MIT Sloan Management Review
Practitioner crossover possible but defer until SMR queue clears (AI Alibi already targets SMR).
Sequencing Contingencies
If a reviewer surfaces the observability question during OSP or IJMR review and the response from the reviewer-response stub lands well, that exchange becomes the seed of the paper, and the framing sharpens to whatever the reviewer's specific concern was.
Otherwise, the natural window opens after the OSP and IJMR submissions are out and the IfM First Year Conference is complete. At that point the empirical surface is unusually tractable: LangSmith, Arize, Galileo, Braintrust, Patronus, RAGAS, DeepEval are all named, documented, instrumentable.

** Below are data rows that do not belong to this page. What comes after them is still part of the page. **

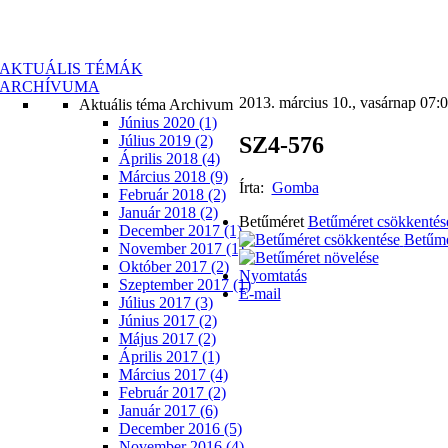
AKTUÁLIS TÉMÁK
ARCHÍVUMA
2013. március 10., vasárnap 07:
Aktuális téma Archivum
Június 2020 (1)
SZ4-576
Július 2019 (2)
Április 2018 (4)
Március 2018 (9)
Írta:
Gomba
Február 2018 (2)
Január 2018 (2)
Betűméret
Betűméret csökkentés
December 2017 (1)
Betűmé
November 2017 (1)
Október 2017 (2)
Nyomtatás
Szeptember 2017 (1)
E-mail
Július 2017 (3)
Június 2017 (2)
Május 2017 (2)
Április 2017 (1)
Március 2017 (4)
Február 2017 (2)
Január 2017 (6)
December 2016 (5)
November 2016 (4)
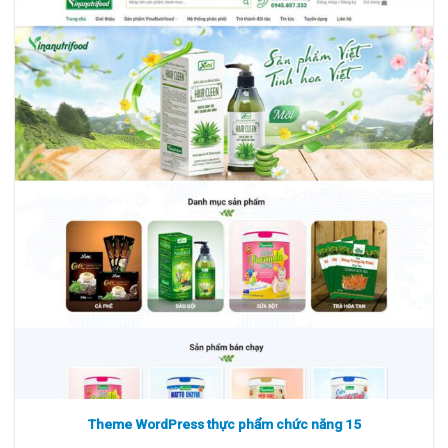
Xem thực tế
Xem chi tiết
Theme WordPress thực phẩm chức năng 15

Reviewer Response Stub (Held in Reserve)
A short defensive reviewer response paragraph is drafted and held in the responses-to-reviewers reserve. The point is to have a ready answer if a reviewer asks "what about LLM-as-judge?" or "doesn't observability solve this?" without bolting the argument onto the OSP paper.
Open Questions
- Whether the paper is solo or co-authored. The empirical work benefits from a collaborator with engineering credibility (someone who has shipped LLM evaluation infrastructure). Steven Clarke is plausible. So is a Codebridge or anoma.ly engineering co-author.
- Whether to use the slide-5 Policy_Returns_v12 case as the opening illustration or to lead with the Constitutional AI architecture argument and treat the case as supporting evidence.
- Whether the four conditions for legible recursion are the contribution, or whether the contribution is the architectural diagnosis (recursive proxy as a structural form) and the conditions are scaffolding.
- Whether to engage Anthropic directly. Constitutional AI is the bounded case but the paper argues the broader vendor stack fails the conditions CAI meets. Anthropic may have views.